**What to work on**. Working from the listing below, pick each line containing the word "Courtyard" and copy it.

↓

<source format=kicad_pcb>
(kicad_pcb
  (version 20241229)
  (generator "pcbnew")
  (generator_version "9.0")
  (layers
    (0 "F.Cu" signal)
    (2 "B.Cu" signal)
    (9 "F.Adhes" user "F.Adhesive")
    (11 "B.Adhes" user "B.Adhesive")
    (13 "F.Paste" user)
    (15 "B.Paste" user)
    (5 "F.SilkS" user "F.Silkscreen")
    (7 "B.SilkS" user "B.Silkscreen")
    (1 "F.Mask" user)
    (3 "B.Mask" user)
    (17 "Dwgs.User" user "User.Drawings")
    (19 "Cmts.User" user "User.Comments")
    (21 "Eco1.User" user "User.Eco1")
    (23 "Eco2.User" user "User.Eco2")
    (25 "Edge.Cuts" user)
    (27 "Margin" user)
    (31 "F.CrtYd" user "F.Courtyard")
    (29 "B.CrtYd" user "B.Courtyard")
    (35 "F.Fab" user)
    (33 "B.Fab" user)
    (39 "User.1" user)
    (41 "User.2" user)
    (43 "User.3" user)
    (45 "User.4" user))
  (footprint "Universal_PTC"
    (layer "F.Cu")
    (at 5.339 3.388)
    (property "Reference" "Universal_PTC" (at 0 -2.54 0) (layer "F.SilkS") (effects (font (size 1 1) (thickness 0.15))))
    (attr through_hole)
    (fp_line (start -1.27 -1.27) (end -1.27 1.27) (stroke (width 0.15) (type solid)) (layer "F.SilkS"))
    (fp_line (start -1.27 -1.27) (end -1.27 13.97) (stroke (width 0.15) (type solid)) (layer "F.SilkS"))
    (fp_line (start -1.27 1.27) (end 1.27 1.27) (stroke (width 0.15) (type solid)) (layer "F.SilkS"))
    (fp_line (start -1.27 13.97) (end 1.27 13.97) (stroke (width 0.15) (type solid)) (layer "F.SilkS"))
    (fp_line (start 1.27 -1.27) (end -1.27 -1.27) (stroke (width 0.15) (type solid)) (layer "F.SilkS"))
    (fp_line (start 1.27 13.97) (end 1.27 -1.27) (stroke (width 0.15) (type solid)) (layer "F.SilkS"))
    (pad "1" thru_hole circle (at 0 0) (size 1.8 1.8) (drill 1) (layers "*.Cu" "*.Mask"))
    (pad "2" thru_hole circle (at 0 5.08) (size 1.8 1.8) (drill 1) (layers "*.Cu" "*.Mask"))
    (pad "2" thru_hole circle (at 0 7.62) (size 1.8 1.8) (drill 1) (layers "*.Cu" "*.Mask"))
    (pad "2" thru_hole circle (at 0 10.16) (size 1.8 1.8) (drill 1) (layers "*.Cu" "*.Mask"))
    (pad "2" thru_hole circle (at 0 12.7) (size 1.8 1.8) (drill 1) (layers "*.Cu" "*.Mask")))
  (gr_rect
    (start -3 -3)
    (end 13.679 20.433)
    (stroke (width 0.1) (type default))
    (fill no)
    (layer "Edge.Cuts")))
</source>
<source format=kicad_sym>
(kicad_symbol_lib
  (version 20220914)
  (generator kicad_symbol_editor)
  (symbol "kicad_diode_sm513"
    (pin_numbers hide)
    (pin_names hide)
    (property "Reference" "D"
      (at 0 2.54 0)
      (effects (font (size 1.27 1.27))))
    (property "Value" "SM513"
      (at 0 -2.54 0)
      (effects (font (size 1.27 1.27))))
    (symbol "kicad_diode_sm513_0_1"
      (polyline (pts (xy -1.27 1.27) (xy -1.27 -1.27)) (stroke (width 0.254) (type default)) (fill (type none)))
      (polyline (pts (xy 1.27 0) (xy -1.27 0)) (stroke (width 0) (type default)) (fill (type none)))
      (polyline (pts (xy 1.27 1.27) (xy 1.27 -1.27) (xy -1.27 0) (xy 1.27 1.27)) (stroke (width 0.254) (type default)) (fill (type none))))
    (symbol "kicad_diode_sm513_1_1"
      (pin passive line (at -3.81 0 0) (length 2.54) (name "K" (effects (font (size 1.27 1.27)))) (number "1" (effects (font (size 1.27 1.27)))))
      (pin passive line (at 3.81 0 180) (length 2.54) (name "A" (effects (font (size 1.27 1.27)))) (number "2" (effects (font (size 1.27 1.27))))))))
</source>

↑

**Output**.
    (31 "F.CrtYd" user "F.Courtyard")
    (29 "B.CrtYd" user "B.Courtyard")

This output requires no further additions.